Despite the apparent lack of activity during the running time, the videos have been viewed hundreds of thousands of times since they were posted at the end of May. The full collection of 50 is available on Avex's website. There are a variety of models, including twins and an elderly woman.
Tom Jacobsen is an American who identifies himself as a former Hikikomori. (Although the trend began in Japan, it has since spread to other internet-dependent societies). He now works as a programmer in Gurnee, Illinois. He is a Mensa member and ran a blog about his daily life but has since closed it.
As for the video, I expect they use girls specifically for the sex appeal - the promise of a relationship. Hikikomori have a lot of difficulty with things they don't understand - and one of those things is girls. The video shows that social experiences don't have to be scary and tense. Much of the time, Hikikomori kids' first impressions of social contact have to do with angry, demanding parents and playground bullies, so these videos show that there are other people out there who they might get along with better. Also, the fact that these videos were made (...) will probably have a positive effect in itself.

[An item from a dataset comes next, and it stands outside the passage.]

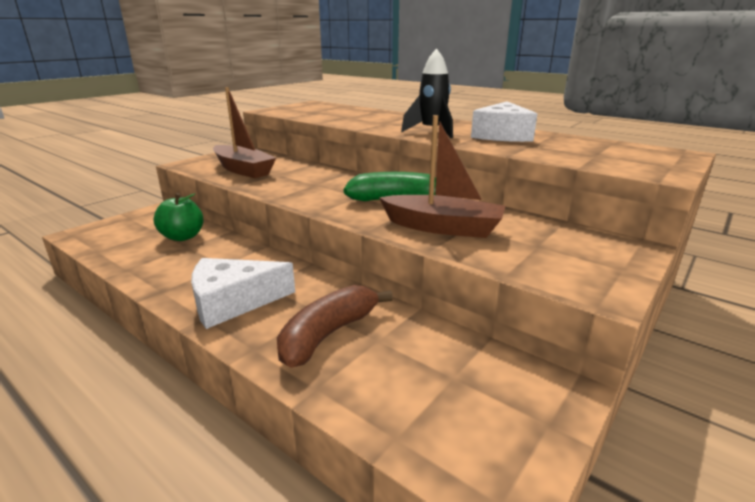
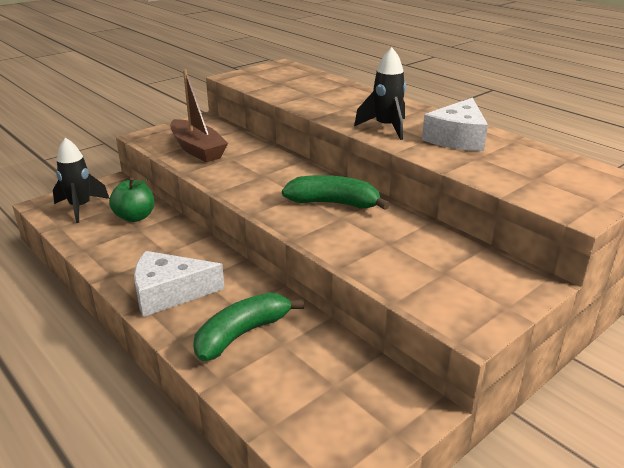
camera: 10 degrees right, 5 degrees up
brown banana [277,285,393,368] -> green banana [193,292,304,361]
brown boat [379,115,505,238] -> none
none -> black rocket [53,138,110,223]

The recluses will think that people really do care about them and want to help them, which should be encouraging to them.
Also, people tend to emulate what they see, so if the Hikikomori see videos of people talking to them, they might want to go out and talk to people themselves, I guess. Something similar happened to me; I spent a lot of my time as a Hikikomori in my room looking at camwhores and their sites, and now I've got a webcam site of my own like the ones they have. But I don't get naked or anything.
I wouldn't worry too much about the Hikikomori. They are usually quite intelligent, and eventually find a way to integrate into the dominant society, despite their reservations. (...) we will just wait around and hope that nothing bad happens."
"Will Sato get a job and counter the evil organization, or will he submit to his weakness and download porn all day? Swimming in a sea of corruption, Sato prepares for the battle of his life. Welcome to the NHK!"
Originally written as a novel in 2002, the book "Welcome to the NHK" was adapted into an anime TV series which was released in English in 2007. It tells the story of Sato, a 22 year-old man who thinks that hikikomori has been created by the Japanese public broadcaster "NHK" (who, funnily enough, did air the programme). Then he meets a beautiful girl who promises to help him leave the house and his hikikomori life behind.